━━━━━ INFORMATION GIVEN
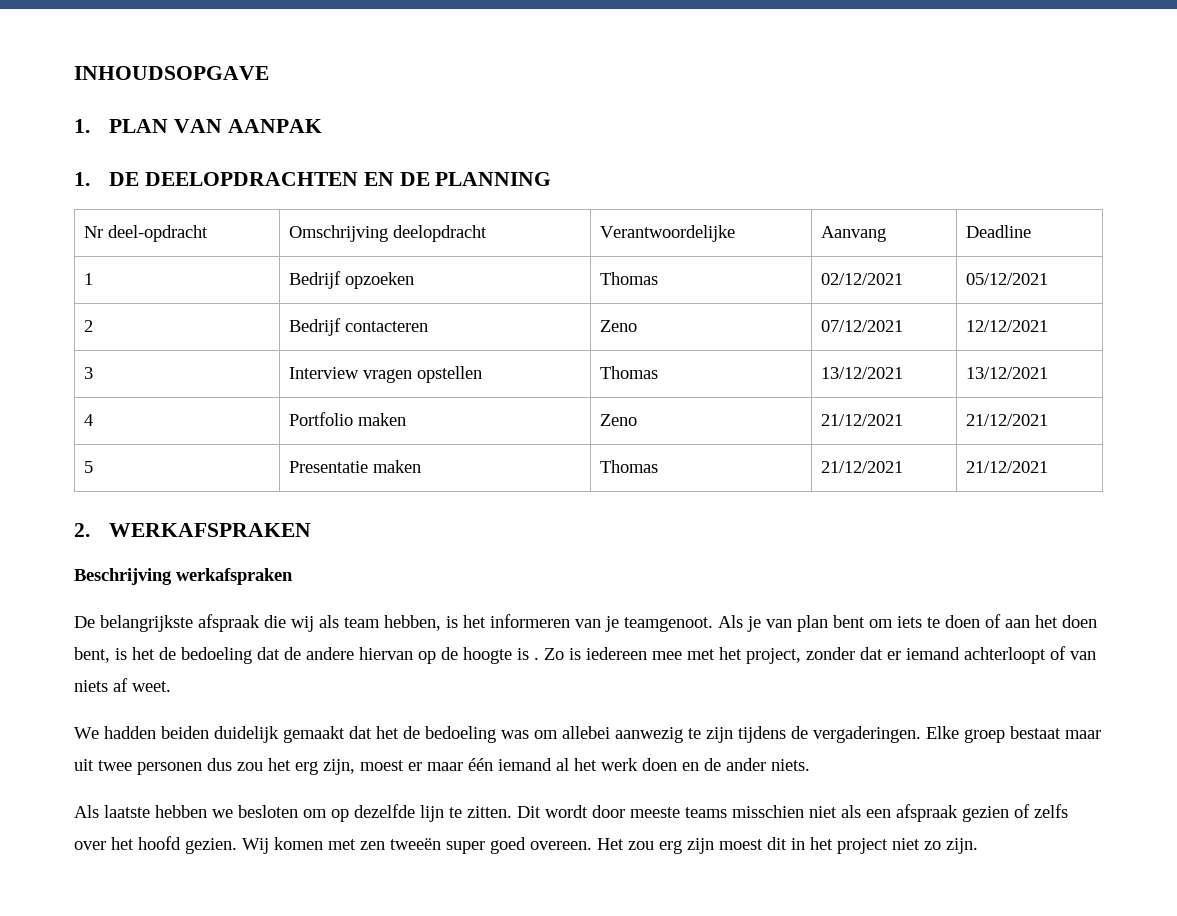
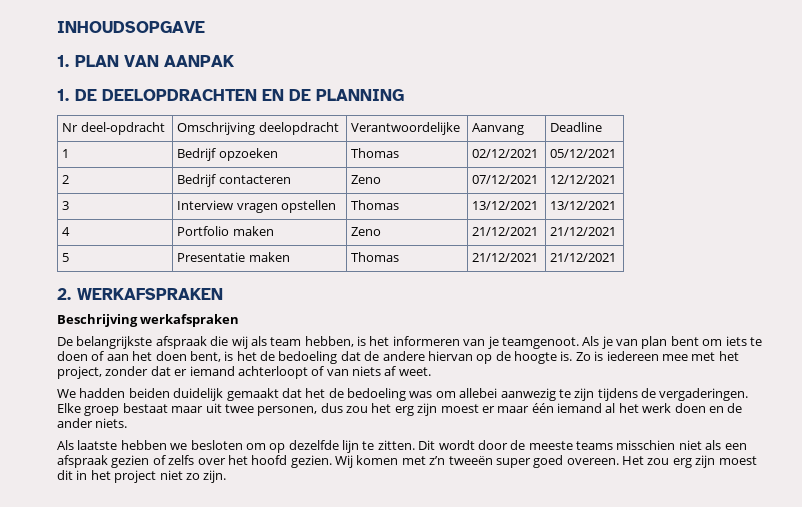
[517,648,539,660] is . -> [560,351,573,361] is.
[137,762,202,775] personen -> [257,406,318,416] personen,
[323,759,355,775] zijn, -> [417,403,438,416] zijn
(625, 811) none -> [510,440,526,450] de
[360,841,385,850] zen -> [429,456,446,465] z’n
━━━━━━━━━━
Please output each line above exactly and omit all images.

[517,648,539,660] is . -> [560,351,573,361] is.
[137,762,202,775] personen -> [257,406,318,416] personen,
[323,759,355,775] zijn, -> [417,403,438,416] zijn
(625, 811) none -> [510,440,526,450] de
[360,841,385,850] zen -> [429,456,446,465] z’n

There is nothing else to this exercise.